Fahed Nakshou, 32, was a barber in the Syrian city of Homs before fighting forced him and his family to flee to Jordan. They spent three years in a border town, just outside the refugee camps. As a refugee, Nakshou said, he is barred from working.
Nakshou said he did not ask to come to the United States and that his family would have been just as happy resettling anywhere far from Syria. International refugee workers forwarded his request for asylum to authorities in the U.S., who placed him in Nashville.
Through a translator, Nakshou explains, that his family didn't choose Nashville and were sent there because they had no family in the U.S.
Nakshou, his wife and their two children, ages 4 and 2, arrived in Nashville in August. He said life is much better in Tennessee. His neighbors along Nolensville Pike, a busy immigrant corridor, include Mexicans, Bhutanese and Burmese — even an American.

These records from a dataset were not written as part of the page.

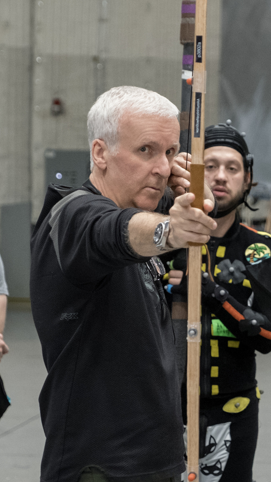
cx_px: 327
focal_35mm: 156
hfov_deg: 7.7
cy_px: 292
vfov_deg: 13.8
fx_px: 1993
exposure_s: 1/250
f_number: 2.8
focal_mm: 47
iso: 4000
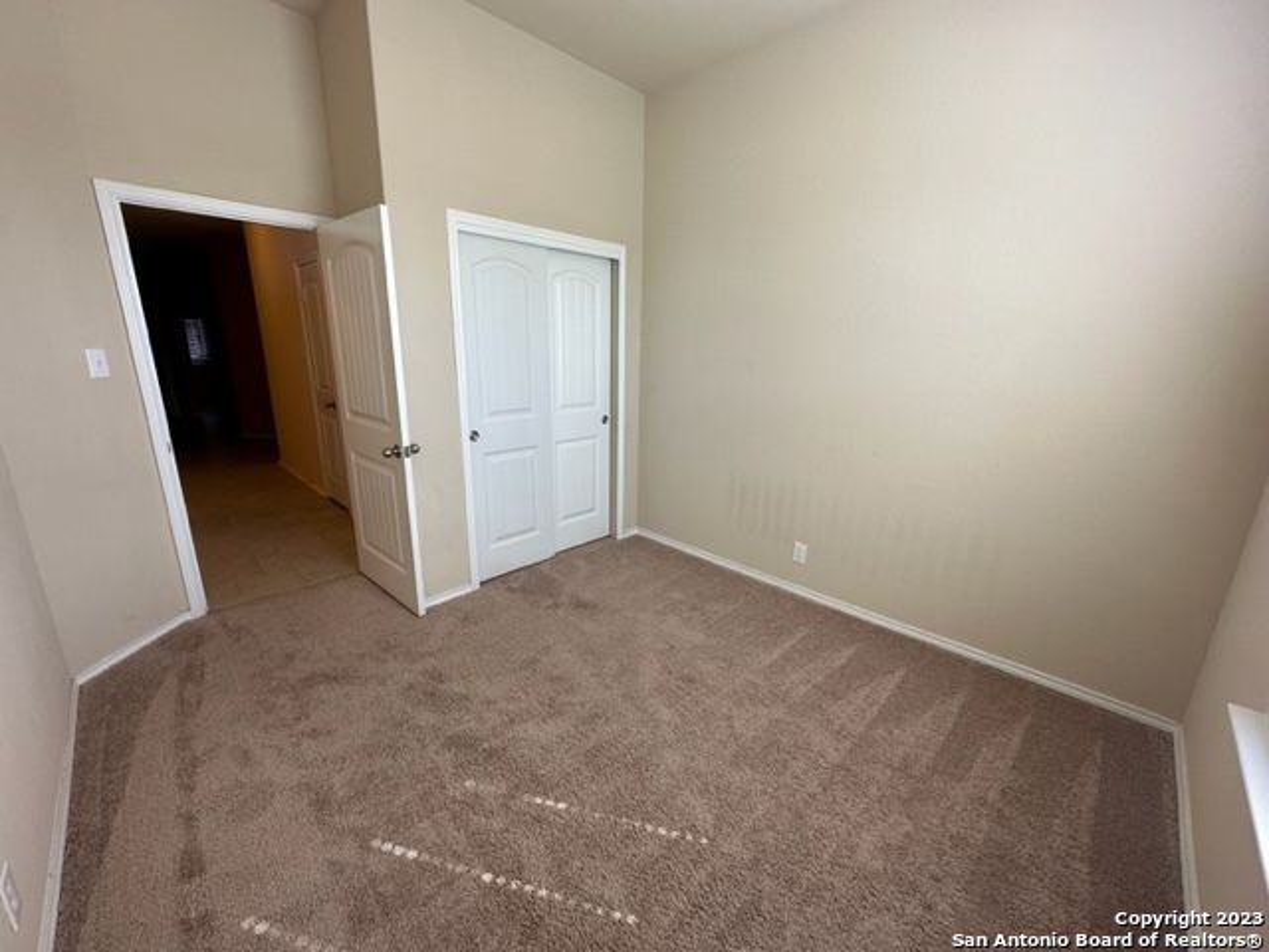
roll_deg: -1.5
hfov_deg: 102.1
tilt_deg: -14.8
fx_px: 513
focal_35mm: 14
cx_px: 634
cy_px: 476
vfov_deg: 85.7
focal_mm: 2.22
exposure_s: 1/120
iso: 64
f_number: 2.2
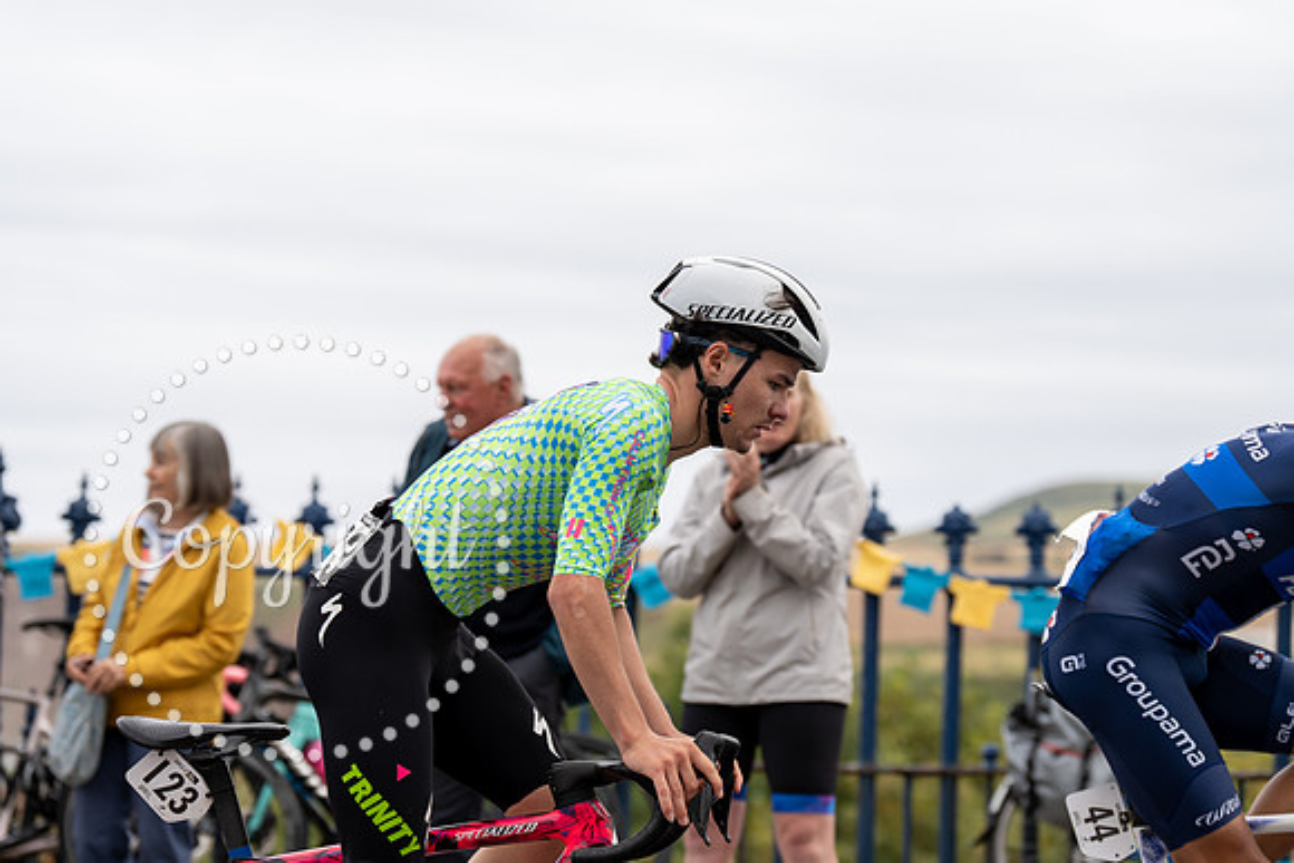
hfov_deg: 20.4
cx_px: 647
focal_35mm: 100
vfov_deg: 13.7
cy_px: 432
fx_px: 3595
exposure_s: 1/1000
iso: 320
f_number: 3.5
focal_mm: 100
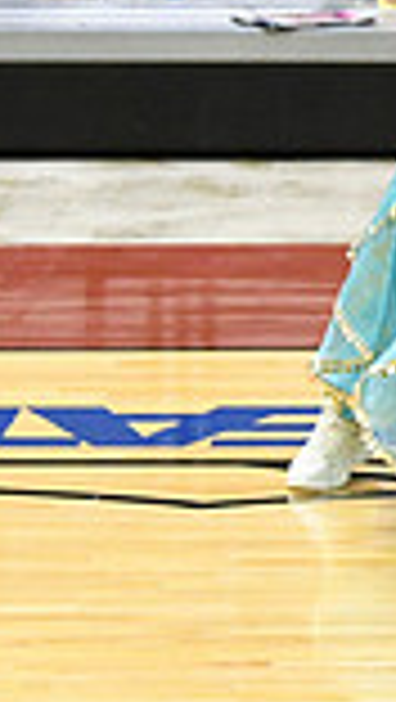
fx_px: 12219
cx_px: 1138
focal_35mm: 656
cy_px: -38
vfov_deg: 3.3
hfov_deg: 1.8
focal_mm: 112
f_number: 4
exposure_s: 1/250
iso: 5000
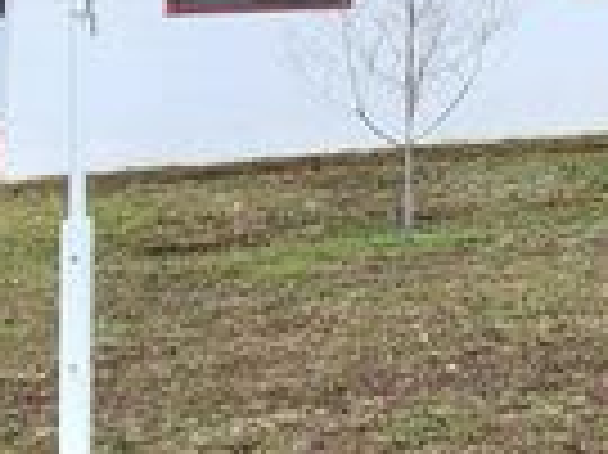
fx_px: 2158
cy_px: -472
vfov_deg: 10.9
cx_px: 883
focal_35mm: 123
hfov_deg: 15.0
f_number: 1.8
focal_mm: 5.4
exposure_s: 1/1667
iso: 40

He and his wife take English classes four days a week, and the local markets carry items that he hasn't seen since leaving Syria, like long radishes and leeks. Nakshou has talked to a local barber shop about going back to work, but he needs a license. He is awaiting paperwork from his family back in the Middle East that will prove he has experience.
Even before the Paris attacks, Nakshou had little expectation that his extended family would ever join him in Nashville. He is hopeful more Syrians can come and got upset at the thought that other refugees might be barred from entering the U.S.
Still, Nakshou was optimistic that their new home will be more welcoming than their previous one.